On a more local note, access to quality debt and equity sources is very market-driven. Institutional capital and private equity chase yield – so rapidly growing markets experiencing price dislocation are a prime target for idle cash. And lenders want to get in on the action, too, so they’re also chasing opportunities in these markets – giving investors more access to financing.
There’s a theory known as highest and best use that suggests that every piece of real estate offers a distinct maximum utility, depending on the end-user. This concept is crucial because it means that a site may be more profitable under different conditions and uses. As an investor, even having a cursory understanding of what drives the highest and best use, you can take advantage of finding misallocated resources and mispriced real estate.

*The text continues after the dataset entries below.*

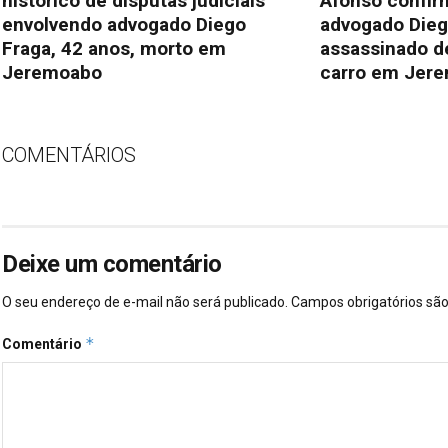
histórico de disputas judiciais
Afonso confi
envolvendo advogado Diego
advogado Dieg
Fraga, 42 anos, morto em
assassinado de
Jeremoabo
carro em Jer
COMENTÁRIOS
Deixe um comentário
O seu endereço de e-mail não será publicado.
Campos obrigatórios s
*
Comentário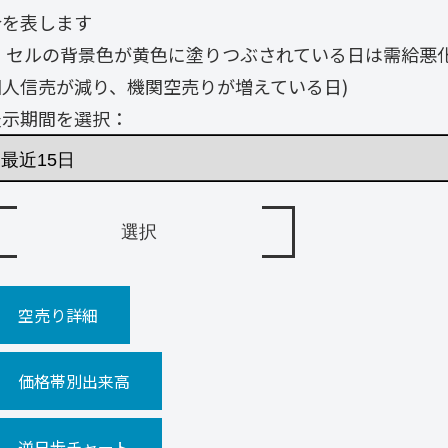
合を表します
・ セルの背景色が黄色に塗りつぶされている日は需給悪
個人信売が減り、機関空売りが増えている日)
表示期間を選択：
空売り詳細
価格帯別出来高
逆日歩チャート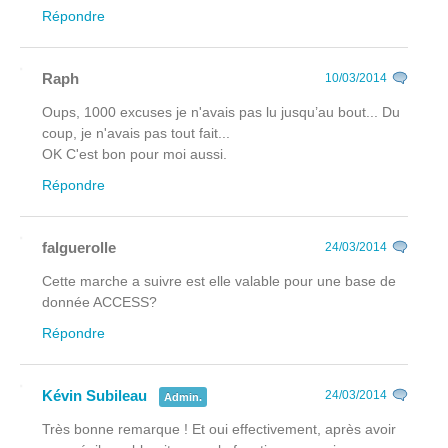
Répondre
Raph
10/03/2014
Oups, 1000 excuses je n'avais pas lu jusqu’au bout... Du
coup, je n'avais pas tout fait...
OK C'est bon pour moi aussi.
Répondre
falguerolle
24/03/2014
Cette marche a suivre est elle valable pour une base de
donnée ACCESS?
Répondre
Kévin Subileau
24/03/2014
Admin.
Très bonne remarque ! Et oui effectivement, après avoir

Keep in mind that the economic law of scarcity plays a role in the value of an investment sales transaction. And finite real estate inputs, like land, mean that it’s also beholden to this law. So as in-migration ramps up in certain regions around the U.S., and property and land become scarcer, the value will increase. Investment sales are driven as much by today's performance as they are by future appreciation and possible performance tomorrow.
12. Owner's Motivation
All the analysis in the world doesn’t replace the need for emotional intelligence. An investment sales deal is as much about crunching the numbers as it is about understanding the person on the other side of the transaction.
Is anonymity important to the owner – so are they happy transacting off-market? Maybe they are motivated by trying to reduce their tax liability. Is the seller strictly trying to put the most cash in their pocket?
It’s easy to get lost in the numbers. But by focusing on the living, breathing individual on the other side of the negotiation table, it’s much more likely that you’ll strike a successful deal.